Thursday evening, shortly before five. After the crossing from Mallorca, I radio Ciutadella’s marinas. I am met with sheer horror. At 11.99 metres, my ship is too long for our port, says Ports IB. You have to show a Coronatest, says Club Nautico, we haven’t received a tourist ship for weeks. Finally, because it’s probably closing time at five o’clock, they send me to anchor in Cala Degollador, a narrow bay next to the harbour.
There, the wind freshens the next morning and shifts crosswise. Reykja approaches the side rocks close enough to touch. Panically I haul in the stern and bow anchors, escape the trap, drift in increasingly choppy seas and make one last desperate attempt over the radio. And surprise, surprise: this time Ports IB speaks good English. At first the official scolds me that Corona times are not ment to be the time for tourism. When I suggest I could sail back to Mallorca, he lets me land. There’s no more talk of a PCR test, I’ve been on the neighbouring island for months, and Reykja’s length is suddenly fully suitable for the marina.
A clear feeling: this is the right place for me. It sets in after a few steps in the harbour of Ciutadella and will not leave me again for the following weeks.

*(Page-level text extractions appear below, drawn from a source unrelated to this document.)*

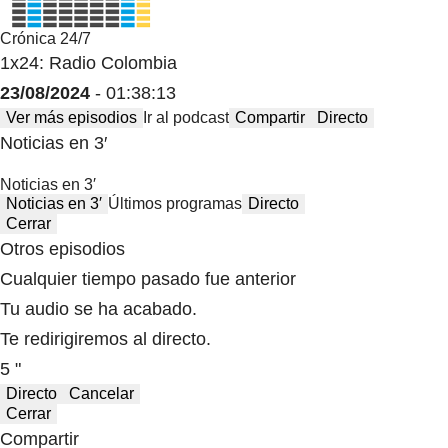
Crónica 24/7
1x24: Radio Colombia
23/08/2024
- 01:38:13
Ver más episodios
Ir al podcast
Compartir
Directo
Noticias en 3′
Noticias en 3′
Noticias en 3′
Últimos programas
Directo
Cerrar
Otros episodios
Cualquier tiempo pasado fue anterior
Tu audio se ha acabado.
Te redirigiremos al directo.
5 "
Directo
Cancelar
Cerrar
Compartir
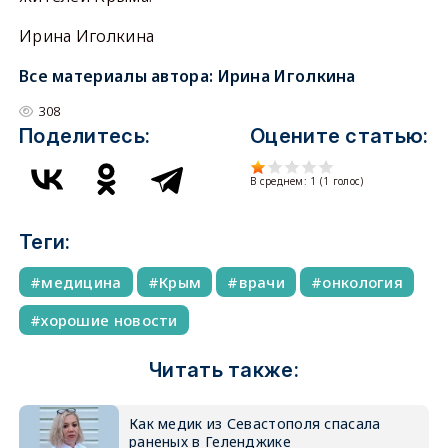
Ирина Иголкина
Все материалы автора:
Ирина Иголкина
308
Поделитесь:
Оцените статью:
В среднем:
1
(
1
голос)
Теги:
медицина
Крым
врачи
онкология
хорошие новости
Читать также:
Как медик из Севастополя спасала
раненых в Геленджике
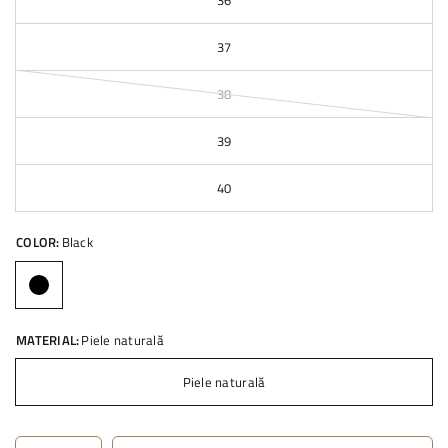
36
37
38
39
40
COLOR:
Black
MATERIAL:
Piele naturală
Piele naturală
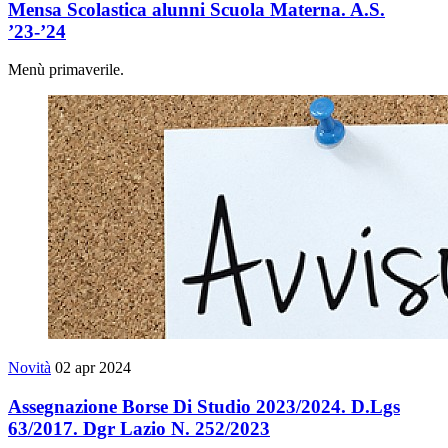
Mensa Scolastica alunni Scuola Materna. A.S.
’23-’24
Menù primaverile.
Novità
02 apr 2024
Assegnazione Borse Di Studio 2023/2024. D.Lgs
63/2017. Dgr Lazio N. 252/2023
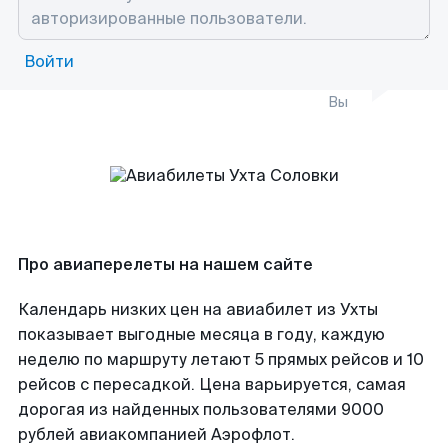
Войти
Вы
Про авиаперелеты на нашем сайте
Календарь низких цен на авиабилет из Ухты
показывает выгодные месяца в году, каждую
неделю по маршруту летают 5 прямых рейсов и 10
рейсов с пересадкой. Цена варьируется, самая
дорогая из найденных пользователями 9000
рублей авиакомпанией Аэрофлот.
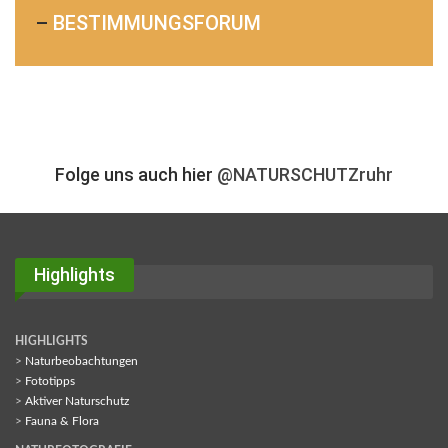
–
BESTIMMUNGSFORUM
Folge uns auch hier
@NATURSCHUTZruhr
Highlights
HIGHLIGHTS
>
Naturbeobachtungen
>
Fototipps
>
Aktiver Naturschutz
>
Fauna & Flora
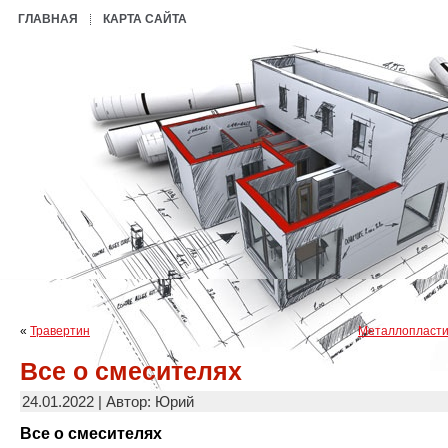
ГЛАВНАЯ
КАРТА САЙТА
«
Травертин
Металлопласти
Все о смесителях
24.01.2022 | Автор: Юрий
Все о смесителях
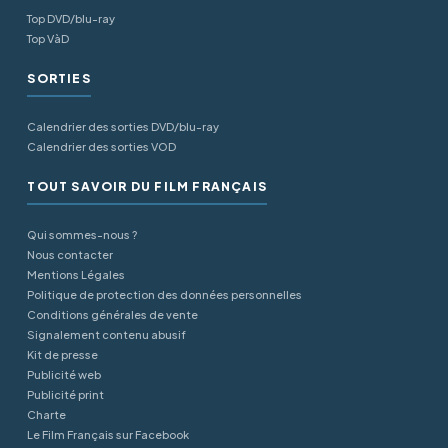
Top DVD/blu-ray
Top VàD
SORTIES
Calendrier des sorties DVD/blu-ray
Calendrier des sorties VOD
TOUT SAVOIR DU FILM FRANÇAIS
Qui sommes-nous ?
Nous contacter
Mentions Légales
Politique de protection des données personnelles
Conditions générales de vente
Signalement contenu abusif
Kit de presse
Publicité web
Publicité print
Charte
Le Film Français sur Facebook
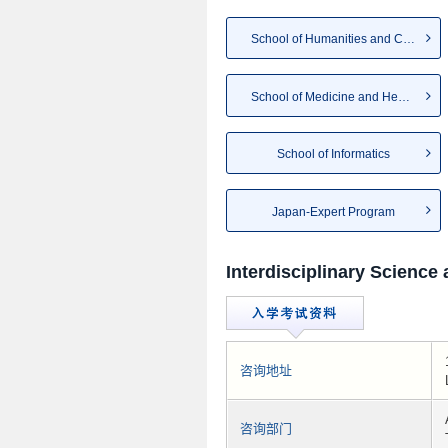
School of Humanities and Cu...
School of Medicine and Heal...
School of Informatics
Japan-Expert Program
Interdisciplinary Science
咨询地址
咨询部门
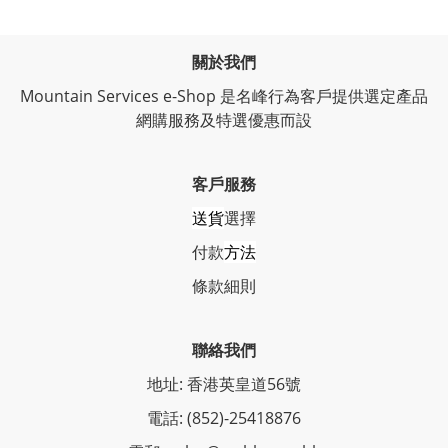
關於我們
Mountain Services e-Shop 是名峰行為客戶提供選定產品
網購服務及特選優惠而設
客戶服務
送貨
選擇
付款
方法
條
款細則
聯絡我們
地址: 香港英皇道56號
電話: (852)-25418876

If Mallorca was a huge, pulsating urban centre for long stretches, Menorca is the full province. Stylish province in Ciutadella: palaces, a Gothic cathedral, two huge squares, old houses, narrow streets. Then, outside the city, lush green, hilly and very stony. Mortarless walls criss-cross endless pastures with cows. A piece of England in the middle of Spain.
For me, Menorca is the island of stones, limestones to be precise. Only two capes, which I later round, are spectacularly made of red slate. The Roman army already employed local Menorcans who could sling stones so effectively. And their ancestors built an entire culture out of stones. For them, the hour of my mountain folding bike has come: around seventy sites of the Talyot megalithic culture on Menorca are known. A journey of discovery begins.
No two sites are alike. Torretrencada: I am amazed at the round ground plans of the stone houses. Everything seems harmonious. Why do our cities consist of corners and edges? Son Catlar: An intact protective wall full of military secrets. There are extra thin places to escape, or to spy on the besieger at night. At the entrance, the wall curves inwards so that it can be shot at from the side by watchtowers. Torrellafuda: A taula under olive trees, standing menhirs as heavy as murder, which no one would lift voluntarily today. Can I understand why people did this three thousand years ago? Today’s place has changed. The olive grove did not exist then. The stones were removed and moved by farmers for centuries for their own building projects. Nothing is as it was. And yet: something is there.
On the north coast, I anchor at fabulously beautiful beaches, Cala des Algayerens, for example, and in the inlet of Cala Fornells. I can safely weather a day of strong winds with gusts of around 8 Bf on a long chain. The Cala de Addaya praised in the Pilot Guide, on the other hand, seems much too narrow for anchoring in strong easterly winds. Isla Colom in the east offers good protection, but it gets rocky there when the swell comes from the north.